In security, bad news is inevitable. What defines you is how you handle it.

  1. Data Is the Real Risk

That means your job isn’t just to patch systems, it’s to protect, govern, and deweaponize sensitive data.

  • Know where your data lives.
  • Understand who accesses it and why.
  • Focus on data-centric controls, not just perimeter defense.
  • Ensure there are plans for resiliency when it matters.

In a world of hybrid cloud, AI, and third-party sprawl, a data-first security strategy is no longer optional, it’s foundational.

  1. Reporting, and Metrics That Matter

Boards do not want anecdotes, they want measurable progress. You own your own data, how you use it matters.

  • Report on business-aligned metrics, not just technical KPIs.
  • Show how your program reduces risk exposure or improves resiliency. Translate into executive language: Resiliency, risk reduction, business continuity, reputational protection.
  • CISO’s own all the information in reports that are shared outside their team, make sure you have oversight of all of them.

Numbers don’t replace storytelling, but they give it credibility.
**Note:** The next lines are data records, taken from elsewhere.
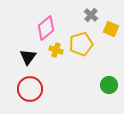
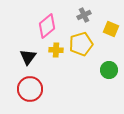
gray cross: moved 7 px left; rotated 24 degrees clockwise
pink diamond: moved 1 px right, 2 px up
yellow cross: rotated 16 degrees counterclockwise
green circle: moved 15 px up
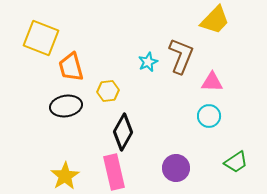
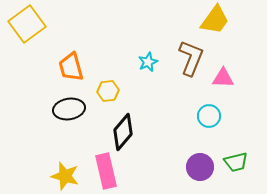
yellow trapezoid: rotated 8 degrees counterclockwise
yellow square: moved 14 px left, 14 px up; rotated 33 degrees clockwise
brown L-shape: moved 10 px right, 2 px down
pink triangle: moved 11 px right, 4 px up
black ellipse: moved 3 px right, 3 px down
black diamond: rotated 12 degrees clockwise
green trapezoid: rotated 20 degrees clockwise
purple circle: moved 24 px right, 1 px up
pink rectangle: moved 8 px left, 1 px up
yellow star: rotated 24 degrees counterclockwise
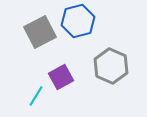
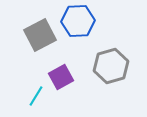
blue hexagon: rotated 12 degrees clockwise
gray square: moved 3 px down
gray hexagon: rotated 20 degrees clockwise
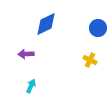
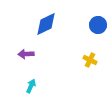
blue circle: moved 3 px up
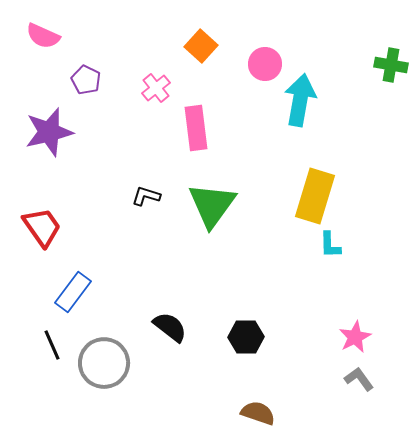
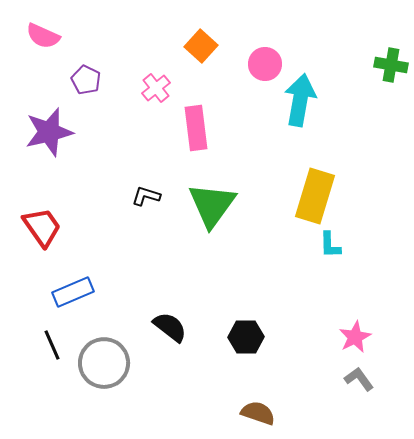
blue rectangle: rotated 30 degrees clockwise
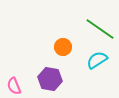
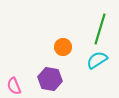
green line: rotated 72 degrees clockwise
  1. Own Third-Party and Supply Chain Risk

Your risk doesn’t end where your infrastructure does. Third-party vendors and integrations can become your weakest link, and could impact you more than an internal event.

  • Evaluate vendors early, during procurement, and post-breach. Continuously assess their security posture.
  • Include contractual security requirements (Including AI) and access governance reviews as part of your operational model.
  • Know how your environment is connected to third parties, that is half the battle when the news hit’s the wire about an incident with a vendor.

You’re only as strong as your weakest partner. Strengthen that chain.

  1. Enable AI, but govern it

AI is no longer hype, it’s here. And it could introduce new risks but also opportunities.

  • Partner with your data, legal, and product teams to guide safe AI adoption.
  • Define controls to prevent data leakage, shadow AI usage, and model abuse.
  • Treat AI governance as part of your security program, not an afterthought.

AI will reshape how we operate. Make sure it doesn’t reshape your risk profile the wrong way.

Final Thoughts

Security is everyone’s responsibility, but as a CISO, it starts with you.

Lead boldly, think broadly, speak the language of business, protect your people, and never lose sight of the mission: enabling your organization to thrive, even in the face of risk.